Senate Should Give More Departments — Not Just Defense and Veterans Affairs — Updated Funding Levels

The House approved a bill yesterday from Appropriations Committee Chairman Hal Rogers (R-KY) to fund the government for the rest of the fiscal year.  The bill includes full appropriations bills for the Departments of Defense (DoD) and Veterans Affairs (VA), reflecting updated priorities for those departments.  But, for all other departments, it merely extends the continuing resolution (CR) — which basically funds all discretionary (non-entitlement) programs at last year’s funding levels — for the rest of the year.

This approach is unnecessary:  the House and Senate Appropriations Committees have largely agreed on appropriations bills (and the updated priorities they reflect) for nearly all departments.  And, as we explain below, relying on a CR would make the 2013 sequestration cuts even more harmful than they would otherwise be.

As the Senate crafts its own version of the 2013 funding bill, therefore, it should include full appropriations bills not only for DoD and VA but for as many departments as possible.  If there are some appropriations bills on which the House and Senate cannot agree and lawmakers continue funding through a CR, the Senate should target adjustments for program areas where today’s circumstances require significant changes to last year’s funding levels, either up or down.  (These adjustments are known in budget parlance as “anomalies.”)

The Rogers bill includes a small number of anomalies, but the Senate should consider a fuller list that better reflects the areas where last year’s appropriation levels do not mesh with current needs.

Senate Appropriations Committee Chair Barbara Mikulski (D-MD) is pressing for this approach and some Republicans agree.  Politico reports that Senator Lamar Alexander (R-TN) would prefer to include full appropriations bills for all departments, given that negotiations are nearly complete.  He concluded that:  “We probably won’t get that far as a practical matter, but the further we go down that path, the better we will be doing our job and the easier the sequester will be.”
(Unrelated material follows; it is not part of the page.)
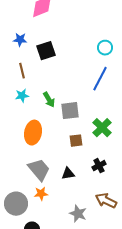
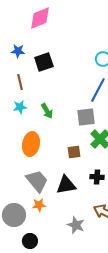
gray square: (70, 111) -> (86, 117), moved
black cross: (99, 166) -> (97, 177), turned 32
black triangle: (68, 174) -> (66, 185), size x1.5

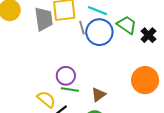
Senator Alexander is right — funding domestic agencies under a mechanical CR approach can exacerbate the impact of the 2013 sequestration cuts.  Here’s why:

Under the sequestration rules, departments and agencies will apply the sequestration cuts, which went into effect on March 1, to whatever funding level Congress has appropriated for the year.  With their updated priorities in place, DoD and VA would be better able to absorb the sequestration cuts under the House bill than non-defense agencies, which would absorb those cuts off of funding levels that reflect last year’s priorities.

After all, the problems that sequestration creates are especially severe if that starting point doesn’t reflect current circumstances.  If one program has more funding than it needs and another has too little, sequestration exacerbates the funding shortfall in the latter program even though the former program could absorb a larger cut.

For example, last year’s funding bill for the Departments of Transportation and of Housing and Urban Development (HUD) cut operating funds for public housing by $750 million but targeted this cut on housing agencies with reserves that they could draw down to help cover their costs.

This one-time savings cannot be repeated, yet the cut is carried forward to 2013 mechanically in the CR.  If extended for the rest of the year, it would mean that, even before sequestration, housing agencies would receive only 81 cents for every $1 they need to cover the gap between their operating costs and the rents that low-income residents can afford.

As a result, agencies would have to take harmful measures such as delaying or cancelling maintenance and repairs, furloughing staff, and delaying making vacant units available to tenants on the waiting list.  Sequestration would require even more severe steps.  An appropriations bill that replaces the CR approach to funding housing programs could ease this problem by adding resources here and making offsetting cuts in another area.

Particularly in a year in which across-the-board sequestration cuts are occurring, Congress should do its best to ensure that program funding levels for fiscal year 2013 reflect current circumstances.  Specifically, it should include full appropriations bills whenever possible and consider targeted changes to funding levels in those departments that will still be funded under a CR.